如果只论省心程度的话,裘欣悦绝对是女友的典范。只要崔志良能有合理理由,裘欣悦从来不会在他“有事要忙”的时候,还刻意黏着他不放。
在这方面施梦萦则要麻烦许多,随时都可能接到她的电话或者短信,要想暂时“屏蔽”她,非得找个借口,说自己在一段时间内必须关机或者静音,否则谁也不知道手机什么时候会突然响起。
清明假期最后一天下午,裘欣悦突然接到两个闺蜜的邀请,几乎没给崔志良任何准备时间,拉着他出了门。这个计划外的约会令他手足无措,路上想借故给施梦萦发条微信,做好预防工作。
突然发现平时用来和施梦萦联系的那个手机竟然没带在身上。没带这个手机自然不会被打扰,从这点上来讲,这算是好事。
可等崔志良晚上回家后,却惊恐地发现在短短四个小时里,自己的电话上一共有三十七个未接电话,二十四条未读短信,全都来自施梦萦。
刚想联系她,又一个电话打进来。施梦萦的声音听来非常焦虑,口气也很是不善,明显已经闹起了脾气。

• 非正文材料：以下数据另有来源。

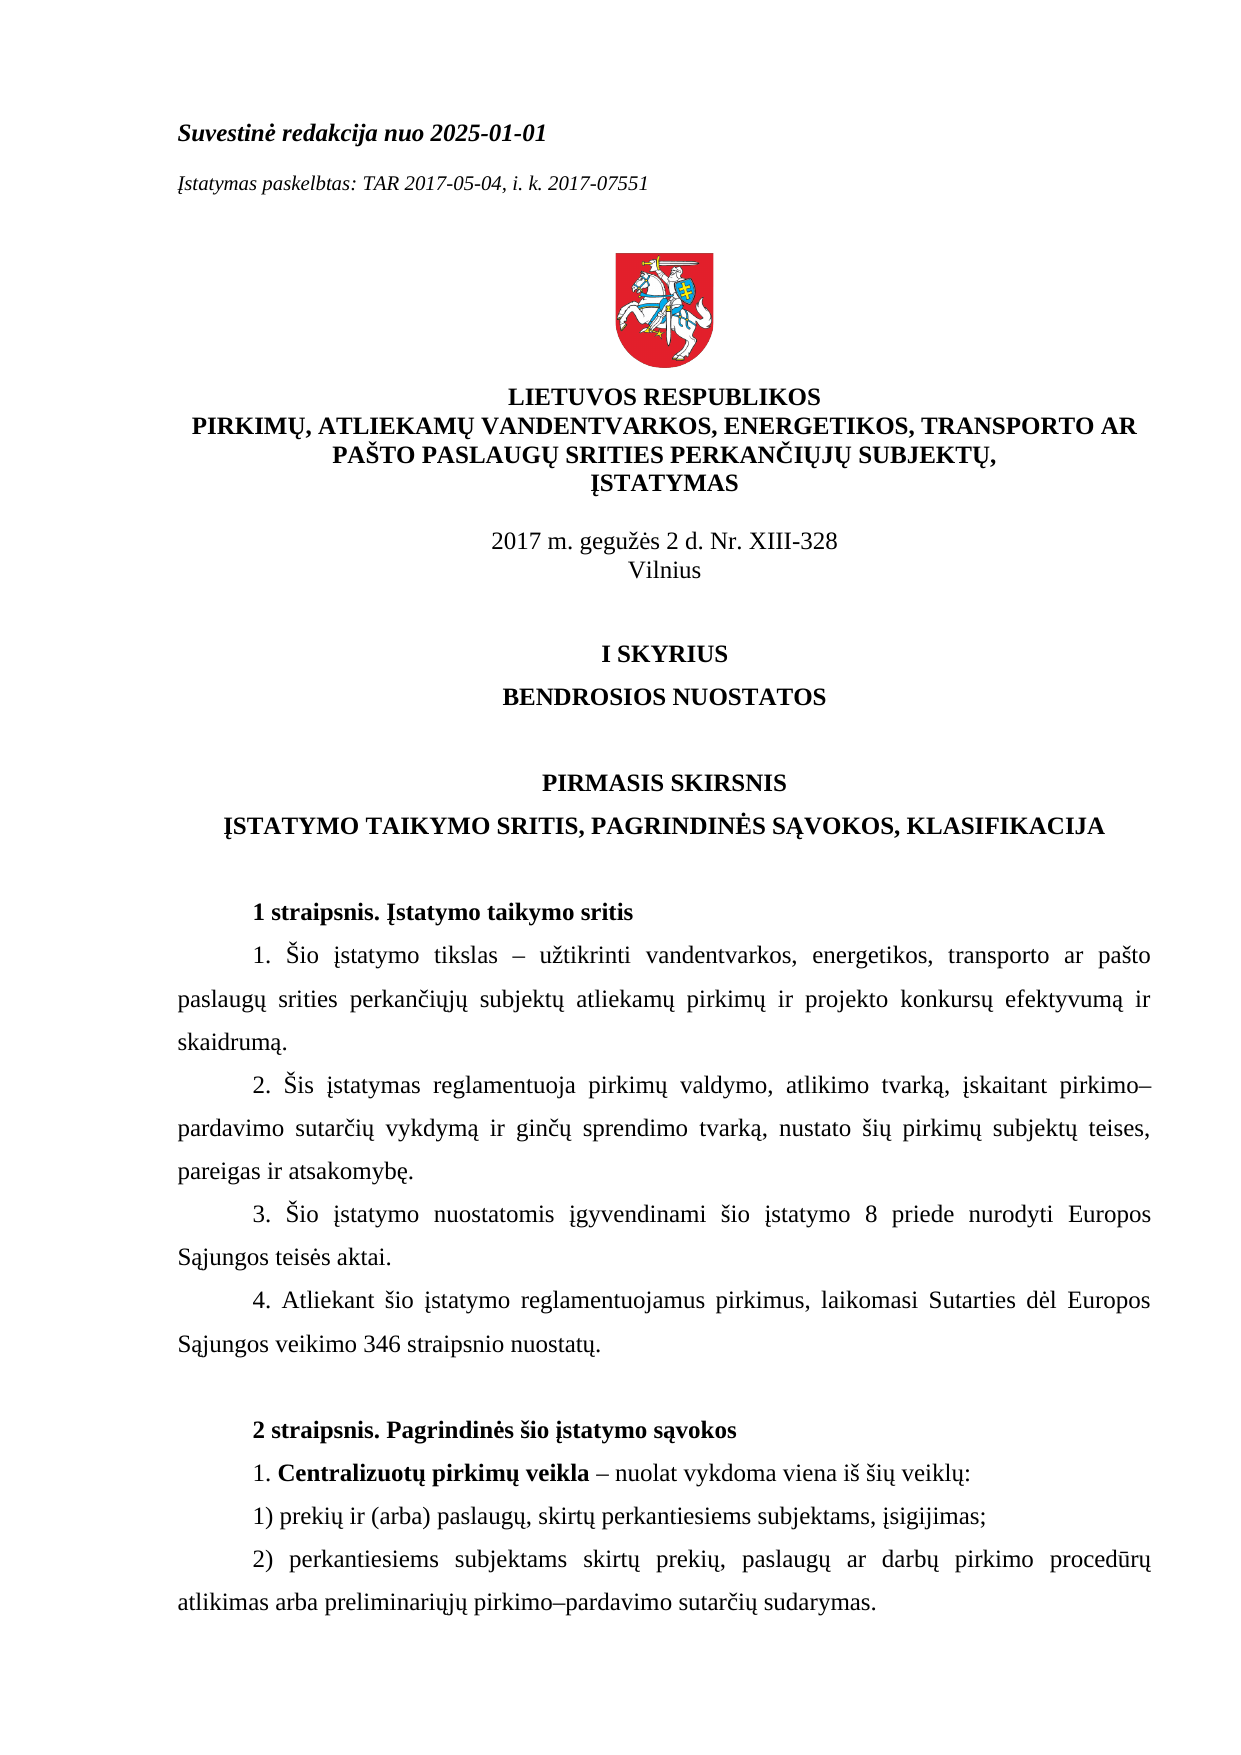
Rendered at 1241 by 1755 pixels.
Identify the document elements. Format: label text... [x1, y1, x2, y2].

text ĮSTATYMAS [177, 468, 1152, 497]
text ĮSTATYMO TAIKYMO SRITIS, PAGRINDINĖS SĄVOKOS, KLASIFIKACIJA [177, 811, 1152, 840]
text Įstatymas paskelbtas: TAR 2017-05-04, i. k. 2017-07551 [177, 171, 1152, 195]
text PIRKIMŲ, ATLIEKAMŲ VANDENTVARKOS, ENERGETIKOS, TRANSPORTO AR PAŠTO PASLAUGŲ SRITIES PERKANČIŲJŲ SUBJEKTŲ, [177, 411, 1152, 468]
text PIRMASIS SKIRSNIS [177, 768, 1152, 797]
text BENDROSIOS NUOSTATOS [177, 682, 1152, 711]
text Suvestinė redakcija nuo 2025-01-01 [177, 118, 1152, 147]
text 2. Šis įstatymas reglamentuoja pirkimų valdymo, atlikimo tvarką, įskaitant pirkimo–pardavimo sutarčių vykdymą ir ginčų sprendimo tvarką, nustato šių pirkimų subjektų teises, pareigas ir atsakomybę. [177, 1070, 1152, 1185]
text 1. Šio įstatymo tikslas – užtikrinti vandentvarkos, energetikos, transporto ar pašto paslaugų srities perkančiųjų subjektų atliekamų pirkimų ir projekto konkursų efektyvumą ir skaidrumą. [177, 941, 1152, 1056]
text 2 straipsnis. Pagrindinės šio įstatymo sąvokos [177, 1415, 1152, 1444]
text 1 straipsnis. Įstatymo taikymo sritis [177, 897, 1152, 926]
text 3. Šio įstatymo nuostatomis įgyvendinami šio įstatymo 8 priede nurodyti Europos Sąjungos teisės aktai. [177, 1199, 1152, 1271]
text 2) perkantiesiems subjektams skirtų prekių, paslaugų ar darbų pirkimo procedūrų atlikimas arba preliminariųjų pirkimo–pardavimo sutarčių sudarymas. [177, 1544, 1152, 1616]
text I SKYRIUS [177, 639, 1152, 667]
text 2017 m. gegužės 2 d. Nr. XIII-328 [177, 526, 1152, 555]
text 1. Centralizuotų pirkimų veikla – nuolat vykdoma viena iš šių veiklų: [177, 1458, 1152, 1487]
text 4. Atliekant šio įstatymo reglamentuojamus pirkimus, laikomasi Sutarties dėl Europos Sąjungos veikimo 346 straipsnio nuostatų. [177, 1286, 1152, 1357]
text 1) prekių ir (arba) paslaugų, skirtų perkantiesiems subjektams, įsigijimas; [177, 1501, 1152, 1530]
text LIETUVOS RESPUBLIKOS [177, 382, 1152, 411]
text Vilnius [177, 555, 1152, 583]
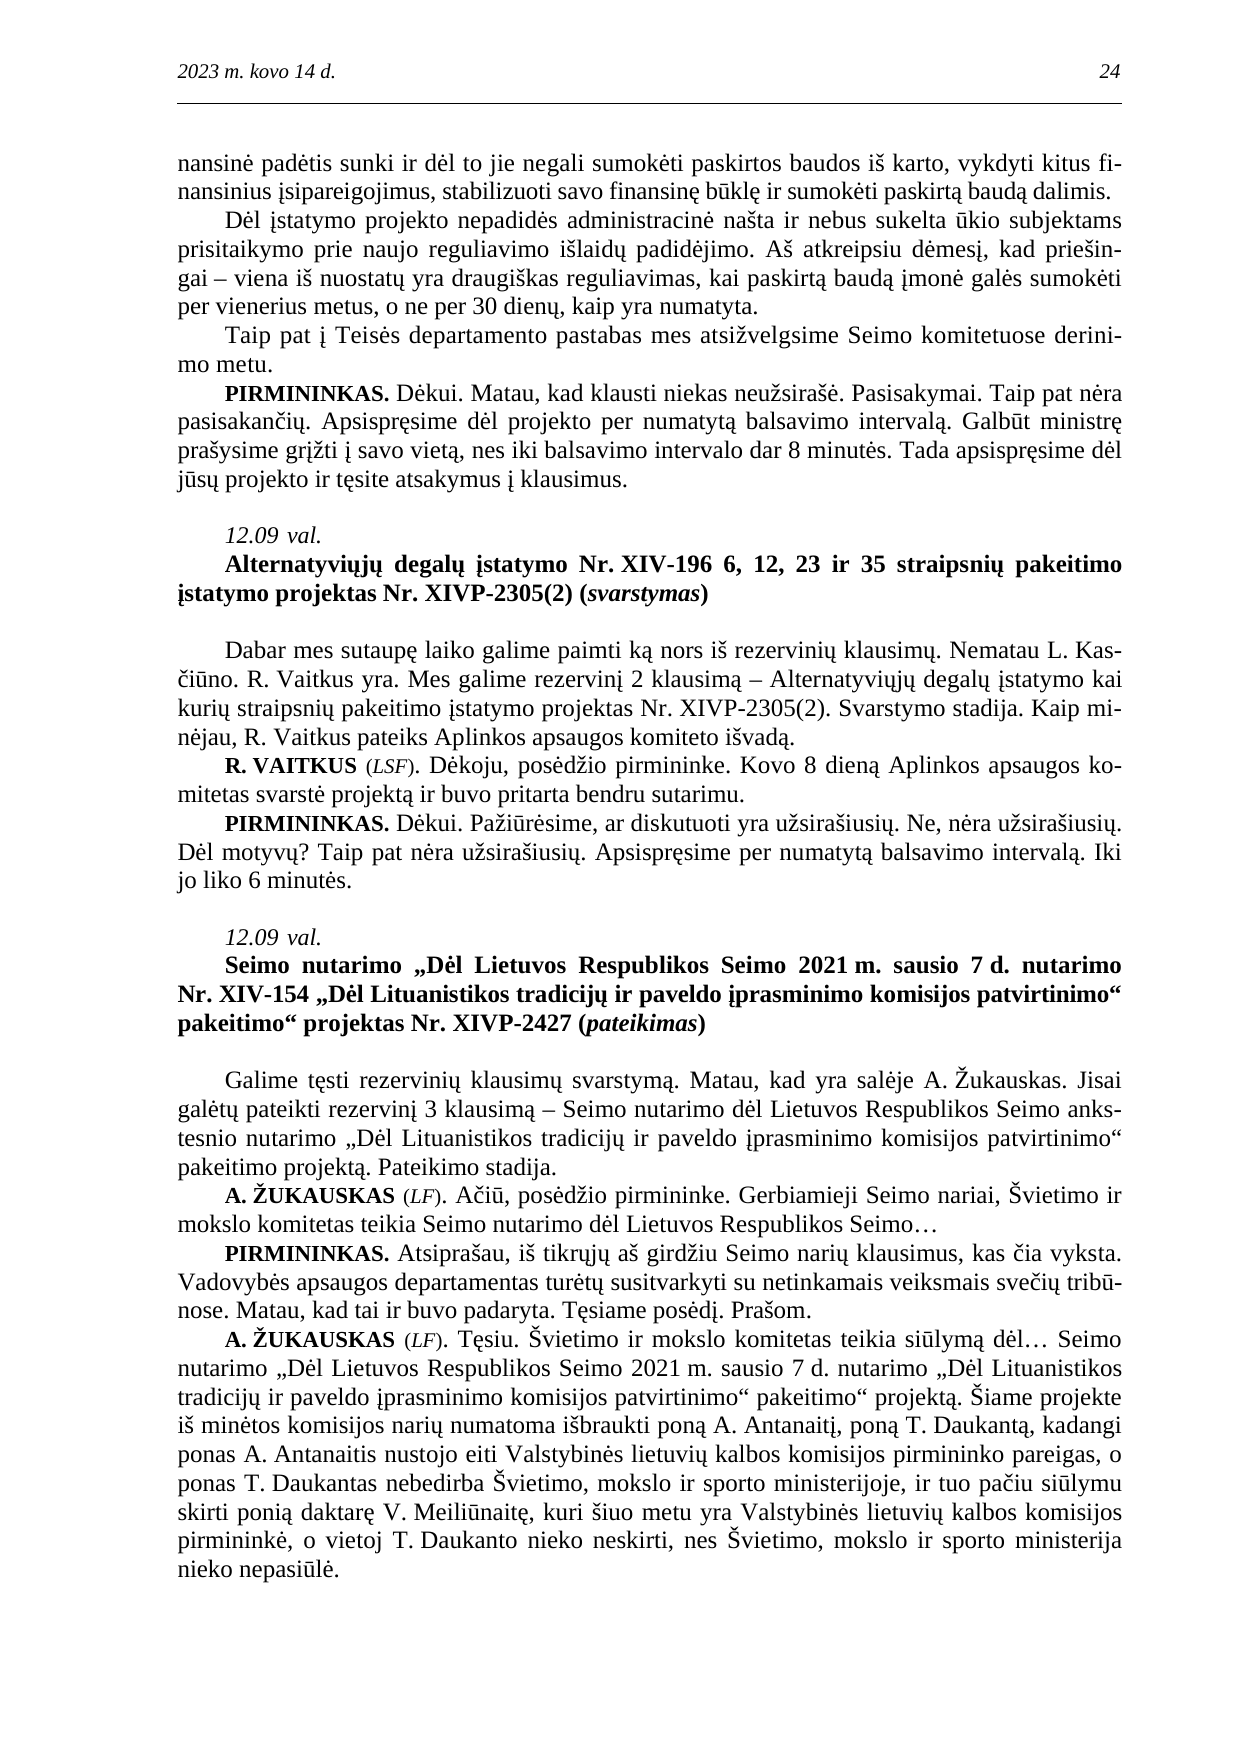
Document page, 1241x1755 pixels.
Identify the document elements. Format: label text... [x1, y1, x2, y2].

text Al­ter­na­ty­vių­jų de­ga­lų įsta­ty­mo Nr. XIV-196 6, 12, 23 ir 35 straips­nių pa­kei­ti­mo įsta­ty­mo pro­jek­tas Nr. XIVP-2305(2) (svars­ty­mas) [177, 549, 1122, 607]
text PIRMININKAS. At­si­pra­šau, iš tik­rų­jų aš gir­džiu Sei­mo na­rių klau­si­mus, kas čia vyks­ta. Va­do­vy­bės ap­sau­gos de­par­ta­men­tas tu­rė­tų su­si­tvar­ky­ti su ne­tin­ka­mais veiks­mais sve­čių tri­bū­no­se. Ma­tau, kad tai ir bu­vo pa­da­ry­ta. Tę­sia­me po­sė­dį. Pra­šom. [177, 1238, 1122, 1324]
text A. ŽUKAUSKAS (LF). Tę­siu. Švie­ti­mo ir moks­lo ko­mi­te­tas tei­kia siū­ly­mą dėl… Sei­mo nu­ta­ri­mo „Dėl Lie­tu­vos Res­pub­li­kos Sei­mo 2021 m. sau­sio 7 d. nu­ta­ri­mo „Dėl Li­tu­a­nis­ti­kos tra­di­ci­jų ir pa­vel­do įpras­mi­ni­mo ko­mi­si­jos pa­tvir­ti­ni­mo“ pa­kei­ti­mo“ pro­jek­tą. Šia­me pro­jek­te iš mi­nė­tos ko­mi­si­jos na­rių nu­ma­to­ma iš­brauk­ti po­ną A. An­ta­nai­tį, po­ną T. Dau­kan­tą, ka­dan­gi po­nas A. An­ta­nai­tis nu­sto­jo ei­ti Vals­ty­bi­nės lie­tu­vių kal­bos ko­mi­si­jos pir­mi­nin­ko pa­rei­gas, o po­nas T. Dau­kan­tas ne­be­dir­ba Švie­ti­mo, moks­lo ir spor­to mi­nis­te­ri­jo­je, ir tuo pa­čiu siū­ly­mu skir­ti po­nią dak­ta­rę V. Mei­liū­nai­tę, ku­ri šiuo me­tu yra Vals­ty­bi­nės lie­tu­vių kal­bos ko­mi­si­jos pir­mi­nin­kė, o vie­toj T. Dau­kan­to nie­ko ne­skir­ti, nes Švie­ti­mo, moks­lo ir spor­to mi­nis­te­ri­ja nie­ko ne­pa­siū­lė. [177, 1324, 1122, 1583]
text 12.09 val. [224, 521, 1122, 549]
text Da­bar mes su­tau­pę lai­ko ga­li­me pa­im­ti ką nors iš re­zer­vi­nių klau­si­mų. Ne­ma­tau L. Kas­čiū­no. R. Vait­kus yra. Mes ga­li­me re­zer­vi­nį 2 klau­si­mą – Al­ter­na­ty­vių­jų de­ga­lų įsta­ty­mo kai ku­rių straips­nių pa­kei­ti­mo įsta­ty­mo pro­jek­tas Nr. XIVP-2305(2). Svars­ty­mo sta­di­ja. Kaip mi­nė­jau, R. Vait­kus pa­teiks Ap­lin­kos ap­sau­gos ko­mi­te­to iš­va­dą. [177, 635, 1122, 750]
text nan­si­nė pa­dė­tis sun­ki ir dėl to jie ne­ga­li su­mo­kė­ti pa­skir­tos bau­dos iš kar­to, vyk­dy­ti ki­tus fi­nan­si­nius įsi­pa­rei­go­ji­mus, sta­bi­li­zuo­ti sa­vo fi­nan­si­nę būk­lę ir su­mo­kė­ti pa­skir­tą bau­dą da­li­mis. [177, 148, 1122, 205]
text R. VAITKUS (LSF). Dė­ko­ju, po­sė­džio pir­mi­nin­ke. Ko­vo 8 die­ną Ap­lin­kos ap­sau­gos ko­mi­te­tas svars­tė pro­jek­tą ir bu­vo pri­tar­ta ben­dru su­ta­ri­mu. [177, 750, 1122, 808]
text PIRMININKAS. Dė­kui. Pa­žiū­rė­si­me, ar dis­ku­tuo­ti yra už­si­ra­šiu­sių. Ne, nė­ra už­si­ra­šiu­sių. Dėl mo­ty­vų? Taip pat nė­ra už­si­ra­šiu­sių. Ap­si­sprę­si­me per nu­ma­ty­tą bal­sa­vi­mo in­ter­va­lą. Iki jo li­ko 6 mi­nu­tės. [177, 808, 1122, 894]
text Ga­li­me tęs­ti re­zer­vi­nių klau­si­mų svars­ty­mą. Ma­tau, kad yra sa­lė­je A. Žu­kaus­kas. Ji­sai ga­lė­tų pa­teik­ti re­zer­vi­nį 3 klau­si­mą – Sei­mo nu­ta­ri­mo dėl Lie­tu­vos Res­pub­li­kos Sei­mo anks­tes­nio nu­ta­ri­mo „Dėl Li­tu­a­nis­ti­kos tra­di­ci­jų ir pa­vel­do įpras­mi­ni­mo ko­mi­si­jos pa­tvir­ti­ni­mo“ pa­kei­ti­mo pro­jek­tą. Pa­tei­ki­mo sta­di­ja. [177, 1065, 1122, 1180]
text Dėl įsta­ty­mo pro­jek­to ne­pa­di­dės ad­mi­nist­ra­ci­nė naš­ta ir ne­bus su­kel­ta ūkio sub­jek­tams pri­si­tai­ky­mo prie nau­jo re­gu­lia­vi­mo iš­lai­dų pa­di­dė­ji­mo. Aš at­kreip­siu dė­me­sį, kad prie­šin­gai – vie­na iš nuo­sta­tų yra drau­giš­kas re­gu­lia­vi­mas, kai pa­skir­tą bau­dą įmo­nė ga­lės su­mo­kė­ti per vie­ne­rius me­tus, o ne per 30 die­nų, kaip yra nu­ma­ty­ta. [177, 205, 1122, 320]
text Sei­mo nu­ta­ri­mo „Dėl Lie­tu­vos Res­pub­li­kos Sei­mo 2021 m. sau­sio 7 d. nu­ta­ri­mo Nr. XIV-154 „Dėl Li­tu­a­nis­ti­kos tra­di­ci­jų ir pa­vel­do įpras­mi­ni­mo ko­mi­si­jos patvirtinimo“ pa­kei­ti­mo“ pro­jek­tas Nr. XIVP-2427 (pa­tei­ki­mas) [177, 950, 1122, 1037]
text 12.09 val. [224, 923, 1122, 950]
text PIRMININKAS. Dė­kui. Ma­tau, kad klaus­ti nie­kas ne­už­si­ra­šė. Pa­si­sa­ky­mai. Taip pat nė­ra pa­si­sa­kan­čių. Ap­si­sprę­si­me dėl pro­jek­to per nu­ma­ty­tą bal­sa­vi­mo in­ter­va­lą. Gal­būt mi­nist­rę pra­šy­si­me grįž­ti į sa­vo vie­tą, nes iki bal­sa­vi­mo in­ter­va­lo dar 8 mi­nu­tės. Ta­da ap­si­sprę­si­me dėl jū­sų pro­jek­to ir tę­si­te at­sa­ky­mus į klau­si­mus. [177, 378, 1122, 493]
text A. ŽUKAUSKAS (LF). Ačiū, po­sė­džio pir­mi­nin­ke. Ger­bia­mie­ji Sei­mo na­riai, Švie­ti­mo ir moks­lo ko­mi­te­tas tei­kia Sei­mo nu­ta­ri­mo dėl Lie­tu­vos Res­pub­li­kos Sei­mo… [177, 1180, 1122, 1238]
text Taip pat į Tei­sės de­par­ta­men­to pa­sta­bas mes at­si­žvelg­si­me Sei­mo ko­mi­te­tuo­se de­ri­ni­mo me­tu. [177, 320, 1122, 378]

崔志良解释自己下午被主管拉出去处理紧急业务,只带了工作用的手机。好不容易安抚住施梦萦,放下电话,他突然感到一阵莫名的心惊胆战。
骗这个女人并不难,简单的谎言就能搞定。可她那种明明一直没人接,却还是连打三十多个电话的执着劲太恐怖了。
施梦萦就像一个时刻都需要陪伴,完全缺乏独立生活的勇气和能力的孩子,这是最糟的玩伴,迟早会把自己玩进去。当年真是没看出来,这女人竟然这么麻烦!崔志良在一瞬间有了决定:不能再等了!必须马上想办法甩掉这个包袱!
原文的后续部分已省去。